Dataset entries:
● ● ● ● ●

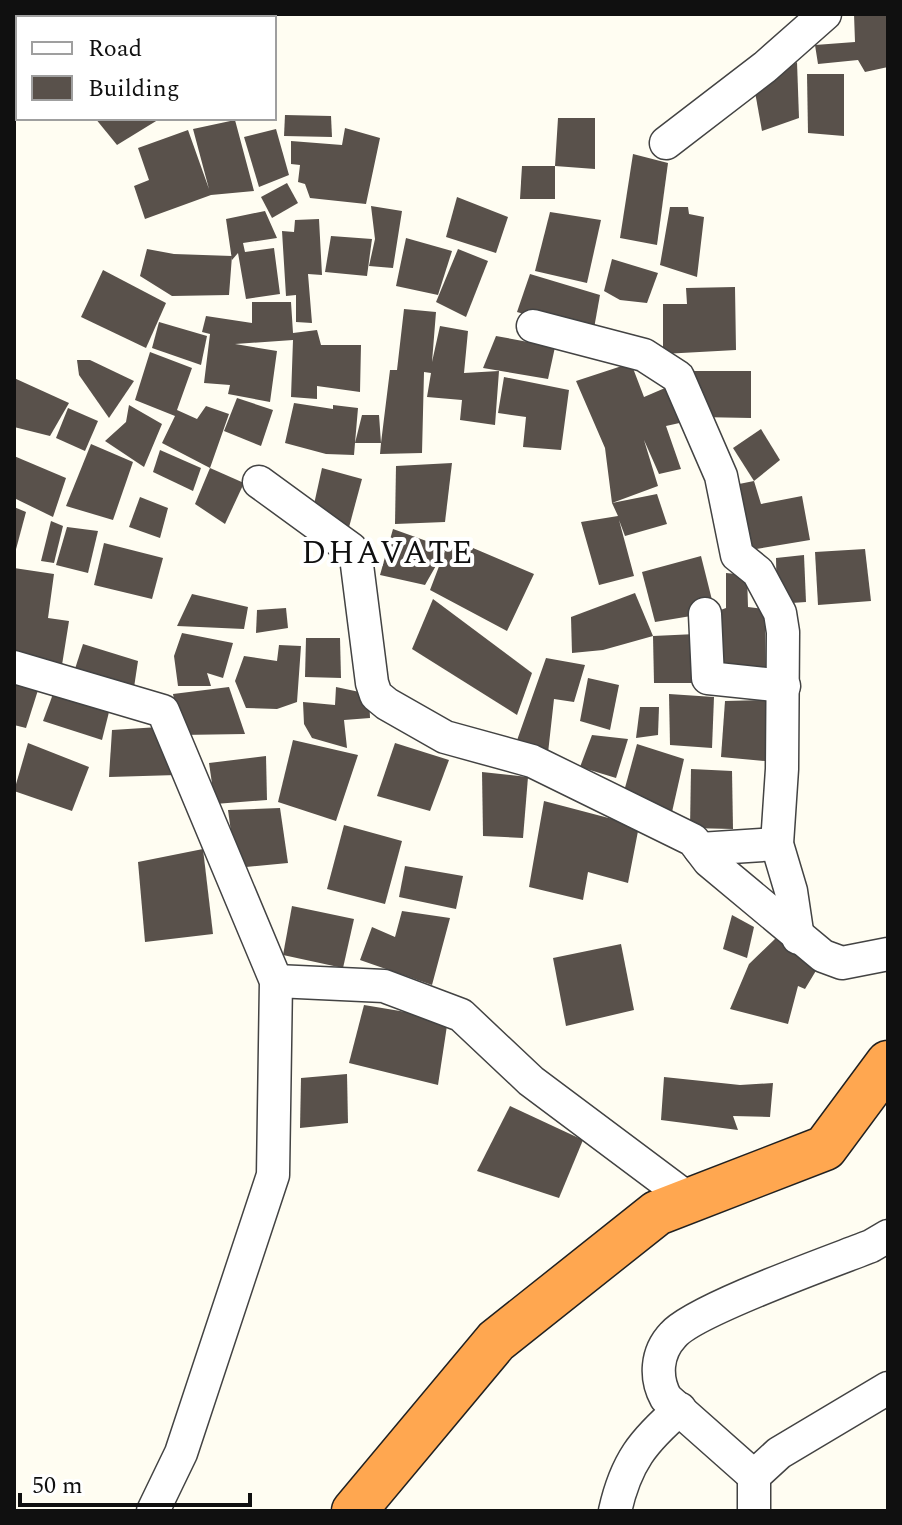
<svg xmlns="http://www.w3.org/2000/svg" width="902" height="1525" font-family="Spectral,serif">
  <rect width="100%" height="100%" fill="#fffdf2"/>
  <!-- building -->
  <g fill="#59514b">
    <path d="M 854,14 L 887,14 L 888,67 L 865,72 L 858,60 L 818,64 L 815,45 L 855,42 Z"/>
    <path d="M 797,62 L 799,118 L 762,131 L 755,92 Z"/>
    <path d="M 807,74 L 844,74 L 844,136 L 808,133 Z"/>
    <path d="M 285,115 L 331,116 L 332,137 L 284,136 Z"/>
    <path d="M 95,118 L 161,118 L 117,145 Z"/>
    <path d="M 558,118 L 595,118 L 595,169 L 555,166 Z"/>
    <path d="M 235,120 L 254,191 L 211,195 L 145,219 L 134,186 L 149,180 L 138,148 L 188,130 L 209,189 L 193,129 Z"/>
    <path d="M 345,128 L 380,138 L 366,204 L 310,198 L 305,184 L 298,182 L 300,165 L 291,164 L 291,141 L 342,145 Z"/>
    <path d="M 276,129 L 289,175 L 259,187 L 244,137 Z"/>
    <path d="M 633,154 L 668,163 L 657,245 L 620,238 Z"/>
    <path d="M 522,166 L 555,166 L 555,199 L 520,199 Z"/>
    <path d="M 287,183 L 298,203 L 272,218 L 261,197 Z"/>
    <path d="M 457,197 L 508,217 L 496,253 L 446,237 Z"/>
    <path d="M 371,206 L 402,211 L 393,268 L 369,266 L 375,239 Z"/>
    <path d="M 670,207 L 688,207 L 689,214 L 704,217 L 697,277 L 660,265 Z"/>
    <path d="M 265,211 L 277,238 L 243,243 L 245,252 L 274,248 L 280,294 L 246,299 L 238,253 L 232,260 L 226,219 Z"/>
    <path d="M 550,212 L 601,220 L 587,283 L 535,271 Z"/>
    <path d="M 319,219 L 322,275 L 308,274 L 312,323 L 296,322 L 296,295 L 286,296 L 282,231 L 294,232 L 295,220 Z"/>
    <path d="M 331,236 L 372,239 L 367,276 L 325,272 Z"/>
    <path d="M 406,238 L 452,251 L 438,295 L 396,286 Z"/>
    <path d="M 147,249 L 174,254 L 232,256 L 229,295 L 172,296 L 140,276 Z"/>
    <path d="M 458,249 L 488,261 L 466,317 L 436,302 Z"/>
    <path d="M 612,259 L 658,273 L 647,303 L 620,300 L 604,291 Z"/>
    <path d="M 103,270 L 166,303 L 146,348 L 81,317 Z"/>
    <path d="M 530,274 L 600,295 L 593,334 L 517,312 Z"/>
    <path d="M 735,287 L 736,350 L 663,354 L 663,304 L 687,304 L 686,288 Z"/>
    <path d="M 252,302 L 291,302 L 293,333 L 317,330 L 321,345 L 361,345 L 360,392 L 317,386 L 317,399 L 291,397 L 293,340 L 235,344 L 277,351 L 270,402 L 228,394 L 230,385 L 204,383 L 210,334 L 202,332 L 206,316 L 252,323 Z"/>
    <path d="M 404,309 L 436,312 L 432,362 L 440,326 L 468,331 L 464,373 L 499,371 L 495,425 L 460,420 L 462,400 L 427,397 L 431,373 L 424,372 L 422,453 L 380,454 L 381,443 L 355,443 L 354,455 L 326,454 L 285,443 L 294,403 L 333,409 L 333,405 L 358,408 L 355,443 L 362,415 L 379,415 L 381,443 L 390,370 L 397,370 Z"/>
    <path d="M 159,322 L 207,336 L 201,365 L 152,348 Z"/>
    <path d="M 496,336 L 555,347 L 548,379 L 483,368 Z"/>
    <path d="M 150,352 L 192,368 L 177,410 L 197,419 L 206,406 L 229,414 L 210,468 L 162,443 L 175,416 L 135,400 Z"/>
    <path d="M 77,360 L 90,360 L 134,381 L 109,418 L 79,375 Z"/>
    <path d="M 631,363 L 644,397 L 672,385 L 684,422 L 666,426 L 681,469 L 659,474 L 644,440 L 658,486 L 612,503 L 657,494 L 667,524 L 625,536 L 619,520 L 634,576 L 599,585 L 581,522 L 618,516 L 612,503 L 605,448 L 576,381 Z"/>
    <path d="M 691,371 L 751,371 L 751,418 L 698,417 Z"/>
    <path d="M 504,377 L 569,390 L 561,450 L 523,447 L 526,417 L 498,413 Z"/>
    <path d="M 14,378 L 69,403 L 50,436 L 14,427 Z"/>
    <path d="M 237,398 L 273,410 L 261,446 L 224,431 Z"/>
    <path d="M 129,405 L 162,424 L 144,467 L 105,441 L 126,422 Z"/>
    <path d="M 68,408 L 98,421 L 85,451 L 56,438 Z"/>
    <path d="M 761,429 L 780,460 L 754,481 L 733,448 Z"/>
    <path d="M 91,444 L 133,462 L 113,520 L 66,506 Z"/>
    <path d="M 160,450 L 201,468 L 193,491 L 153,472 Z"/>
    <path d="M 14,456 L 66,478 L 53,517 L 14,498 Z"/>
    <path d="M 452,463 L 445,522 L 395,524 L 396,466 Z"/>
    <path d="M 210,468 L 244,483 L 225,524 L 195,504 Z"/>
    <path d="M 322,468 L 362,479 L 348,531 L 311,518 Z"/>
    <path d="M 754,481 L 761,504 L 802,496 L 810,540 L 744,551 L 734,485 Z"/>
    <path d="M 140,497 L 168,508 L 160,538 L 129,527 Z"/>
    <path d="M 14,507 L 26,512 L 15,553 L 14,553 Z"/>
    <path d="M 51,521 L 63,526 L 54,563 L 41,561 Z"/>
    <path d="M 67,527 L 98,531 L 88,573 L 56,565 Z"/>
    <path d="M 393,529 L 446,548 L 473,548 L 534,574 L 507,631 L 430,590 L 446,548 L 425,585 L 380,575 Z"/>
    <path d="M 104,543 L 163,558 L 152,599 L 94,585 Z"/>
    <path d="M 865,549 L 871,601 L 818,605 L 815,552 Z"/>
    <path d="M 804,555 L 806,602 L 777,604 L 776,558 Z"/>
    <path d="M 701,556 L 715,612 L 655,622 L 642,572 Z"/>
    <path d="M 14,568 L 54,574 L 48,618 L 69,621 L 62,665 L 14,658 Z"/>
    <path d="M 726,573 L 747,575 L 748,607 L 765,609 L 766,673 L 722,673 L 715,612 L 726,608 Z"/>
    <path d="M 635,593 L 653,636 L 603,650 L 572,653 L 571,617 Z"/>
    <path d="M 192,594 L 248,607 L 244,629 L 177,626 Z"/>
    <path d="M 433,599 L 532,673 L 517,715 L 412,649 Z"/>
    <path d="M 286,608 L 288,628 L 256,633 L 257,610 Z"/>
    <path d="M 182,633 L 233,643 L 223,678 L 207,673 L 211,686 L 178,686 L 174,656 Z"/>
    <path d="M 696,634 L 698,683 L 654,683 L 653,636 Z"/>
    <path d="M 306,638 L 340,638 L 341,678 L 305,677 Z"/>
    <path d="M 83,644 L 138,661 L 133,694 L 73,675 Z"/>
    <path d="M 279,645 L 301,646 L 297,702 L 277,709 L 246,708 L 235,681 L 244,656 L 277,661 Z"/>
    <path d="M 546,658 L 585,665 L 574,702 L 554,699 L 548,753 L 515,746 Z"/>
    <path d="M 588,678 L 619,685 L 610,730 L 580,721 Z"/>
    <path d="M 14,682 L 39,687 L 26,728 L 14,725 Z"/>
    <path d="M 229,687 L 245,734 L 181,735 L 173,694 Z"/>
    <path d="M 336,687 L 369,694 L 370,718 L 344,720 L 347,748 L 312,738 L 304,724 L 303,702 L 335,705 Z"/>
    <path d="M 53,694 L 110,708 L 102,740 L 43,721 Z"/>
    <path d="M 669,694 L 714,697 L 712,748 L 670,745 Z"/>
    <path d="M 765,700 L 765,761 L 721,757 L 725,701 Z"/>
    <path d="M 640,707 L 659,707 L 658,735 L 636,738 Z"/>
    <path d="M 159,727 L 177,775 L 109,777 L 112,730 Z"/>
    <path d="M 592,735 L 628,739 L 616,778 L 580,767 Z"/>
    <path d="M 293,740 L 358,755 L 336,821 L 278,802 Z"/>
    <path d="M 28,743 L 89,767 L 72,811 L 14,791 Z"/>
    <path d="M 395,743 L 449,760 L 430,811 L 377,796 Z"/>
    <path d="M 637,744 L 684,759 L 672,812 L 623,795 Z"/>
    <path d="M 266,756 L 267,800 L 215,804 L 209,763 Z"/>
    <path d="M 691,769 L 732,771 L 733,829 L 690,828 Z"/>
    <path d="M 482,772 L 528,777 L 523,838 L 483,836 Z"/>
    <path d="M 544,801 L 639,826 L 628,883 L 588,872 L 583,900 L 529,887 Z"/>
    <path d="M 280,808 L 288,863 L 236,868 L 228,810 Z"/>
    <path d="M 344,825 L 402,841 L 385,904 L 327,889 Z"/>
    <path d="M 203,849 L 213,934 L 145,942 L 138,862 Z"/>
    <path d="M 405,866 L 463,876 L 456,909 L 399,897 Z"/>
    <path d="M 292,906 L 354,919 L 343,968 L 283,955 Z"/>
    <path d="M 402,911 L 450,918 L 432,985 L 360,960 L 372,927 L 395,937 Z"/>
    <path d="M 732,915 L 754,927 L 747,958 L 723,949 Z"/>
    <path d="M 776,938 L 817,969 L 805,989 L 798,986 L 788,1024 L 730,1009 L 749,964 Z"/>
    <path d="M 621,944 L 634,1010 L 566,1026 L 553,958 Z"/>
    <path d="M 364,1005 L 448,1019 L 438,1085 L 349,1063 Z"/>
    <path d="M 347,1074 L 348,1123 L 300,1128 L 301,1078 Z"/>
    <path d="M 664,1077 L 740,1085 L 773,1083 L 770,1117 L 733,1116 L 738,1130 L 661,1120 Z"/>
    <path d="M 510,1106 L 583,1140 L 559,1198 L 477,1171 Z"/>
  </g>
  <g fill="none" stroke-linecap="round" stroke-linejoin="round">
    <defs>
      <g id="minor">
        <path d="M 666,143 L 765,67 L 825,14"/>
        <path d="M 533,326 L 644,355 L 678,377 L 721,476 L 737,555 L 758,572 L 780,613 L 783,632 L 782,769 L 777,844 L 791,891 L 798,938"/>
        <path d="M 259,482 L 351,549 L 356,557 L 372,683 L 376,695 L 387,704 L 445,737 L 532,761 L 693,840 L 709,861 L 823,956 L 842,963 L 888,954"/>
        <path d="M 705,614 L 708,678 L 784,686"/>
        <path d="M 14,667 L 163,711 L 276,981 L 273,1175 L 181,1453 L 153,1511"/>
        <path d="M 700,849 L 777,844"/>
        <path d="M 276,981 L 384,986 L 461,1015 L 531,1081 L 690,1200"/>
        <path d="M 754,1476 L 666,1398 C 655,1378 656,1353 673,1335 C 694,1310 833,1261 871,1246 L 888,1236"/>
        <path d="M 615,1511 C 626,1462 643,1441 680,1409"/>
        <path d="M 754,1511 L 754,1476 L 779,1453 L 888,1388"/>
      </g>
      <path id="highway" d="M 354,1511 L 496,1341 L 657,1213 L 825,1148 L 888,1063"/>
    </defs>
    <!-- minor casing -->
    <use href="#minor" stroke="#434343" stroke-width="35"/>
    <!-- highway casing -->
    <use href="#highway" stroke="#212121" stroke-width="47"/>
    <!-- minor -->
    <use href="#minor" stroke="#fff" stroke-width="32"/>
    <!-- highway -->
    <use href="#highway" stroke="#ffa750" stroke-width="44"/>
  </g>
  <g text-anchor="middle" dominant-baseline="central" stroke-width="8" stroke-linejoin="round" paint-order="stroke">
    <!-- quarter labels -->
    <g font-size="32" letter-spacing="2" fill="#101010" stroke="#fff">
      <text x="388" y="553">DHAVATE</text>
    </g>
  </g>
  <!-- border -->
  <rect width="902" height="1525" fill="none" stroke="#101010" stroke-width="32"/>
  <!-- legend -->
  <rect x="16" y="16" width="260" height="104" fill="#ffffff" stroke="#9f9f9f" stroke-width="2"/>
  <rect x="32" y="42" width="40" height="12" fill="#ffffff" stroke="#9f9f9f" stroke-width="2"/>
  <text x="88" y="56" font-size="24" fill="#101010">Road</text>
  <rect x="32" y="76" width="40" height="24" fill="#59514b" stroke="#9f9f9f" stroke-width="2"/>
  <text x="88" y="96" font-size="24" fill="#101010">Building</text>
  <!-- scale -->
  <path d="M20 1493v12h230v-12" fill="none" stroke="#101010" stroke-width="4"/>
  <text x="32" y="1493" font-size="24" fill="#101010" stroke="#ffffff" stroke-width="6" paint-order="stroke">50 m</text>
</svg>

● ● ● ● ●

Problem description: Above are records; repeat only the lines starting at the line with "666,143 L 765,67" and ending at the line with "<!-- border -->", exactly as they appear, both included.

Expected output:
        <path d="M 666,143 L 765,67 L 825,14"/>
        <path d="M 533,326 L 644,355 L 678,377 L 721,476 L 737,555 L 758,572 L 780,613 L 783,632 L 782,769 L 777,844 L 791,891 L 798,938"/>
        <path d="M 259,482 L 351,549 L 356,557 L 372,683 L 376,695 L 387,704 L 445,737 L 532,761 L 693,840 L 709,861 L 823,956 L 842,963 L 888,954"/>
        <path d="M 705,614 L 708,678 L 784,686"/>
        <path d="M 14,667 L 163,711 L 276,981 L 273,1175 L 181,1453 L 153,1511"/>
        <path d="M 700,849 L 777,844"/>
        <path d="M 276,981 L 384,986 L 461,1015 L 531,1081 L 690,1200"/>
        <path d="M 754,1476 L 666,1398 C 655,1378 656,1353 673,1335 C 694,1310 833,1261 871,1246 L 888,1236"/>
        <path d="M 615,1511 C 626,1462 643,1441 680,1409"/>
        <path d="M 754,1511 L 754,1476 L 779,1453 L 888,1388"/>
      </g>
      <path id="highway" d="M 354,1511 L 496,1341 L 657,1213 L 825,1148 L 888,1063"/>
    </defs>
    <!-- minor casing -->
    <use href="#minor" stroke="#434343" stroke-width="35"/>
    <!-- highway casing -->
    <use href="#highway" stroke="#212121" stroke-width="47"/>
    <!-- minor -->
    <use href="#minor" stroke="#fff" stroke-width="32"/>
    <!-- highway -->
    <use href="#highway" stroke="#ffa750" stroke-width="44"/>
  </g>
  <g text-anchor="middle" dominant-baseline="central" stroke-width="8" stroke-linejoin="round" paint-order="stroke">
    <!-- quarter labels -->
    <g font-size="32" letter-spacing="2" fill="#101010" stroke="#fff">
      <text x="388" y="553">DHAVATE</text>
    </g>
  </g>
  <!-- border -->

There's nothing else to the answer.